## WHAT THIS TASK INVOLVES
Copy every line of the data below exactly as given, except for the pictures.

## THE DATA
━━━━
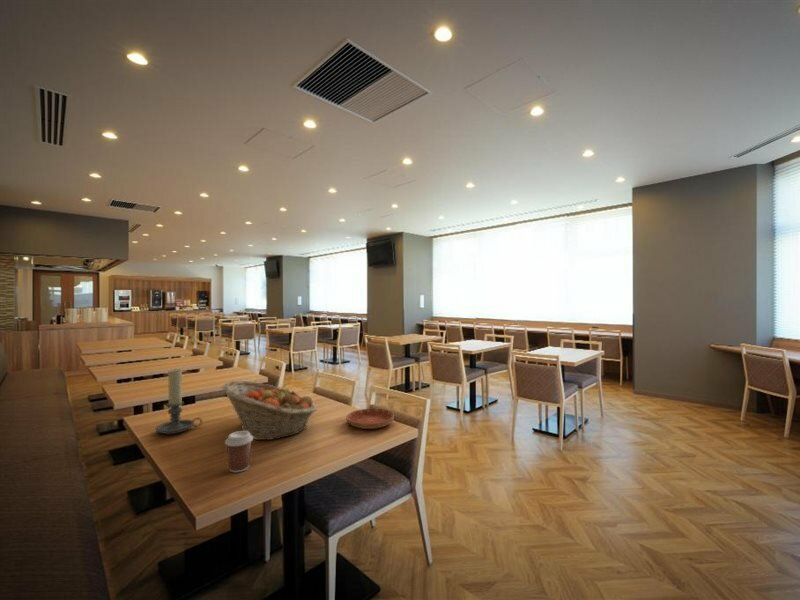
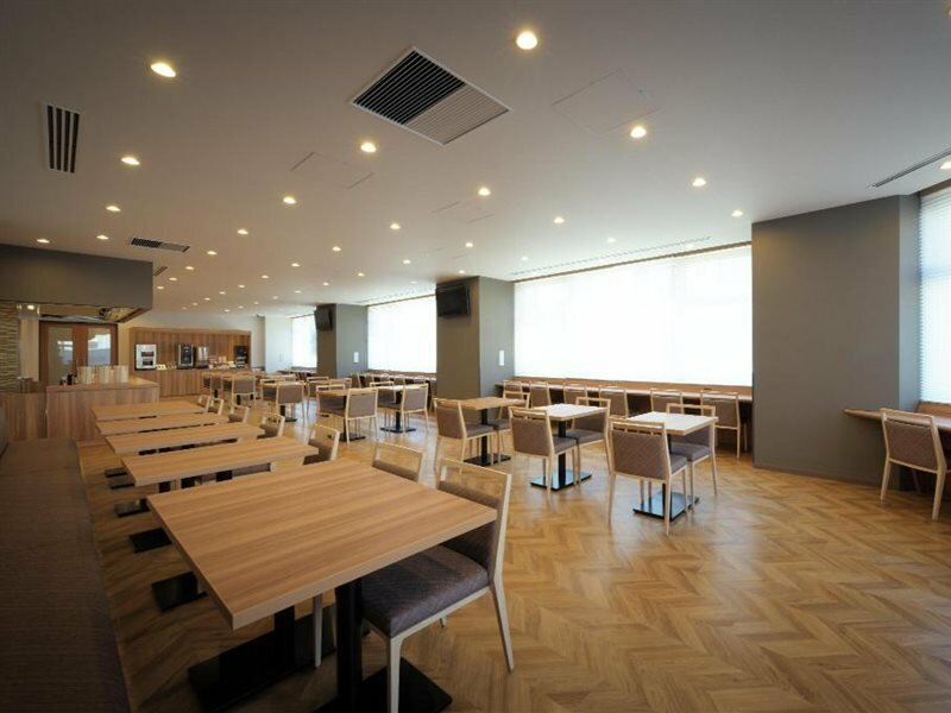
- saucer [346,407,395,430]
- coffee cup [224,430,254,474]
- candle holder [155,368,203,435]
- fruit basket [221,380,318,441]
━━━━
## THE ANSWER
- saucer [346,407,395,430]
- coffee cup [224,430,254,474]
- candle holder [155,368,203,435]
- fruit basket [221,380,318,441]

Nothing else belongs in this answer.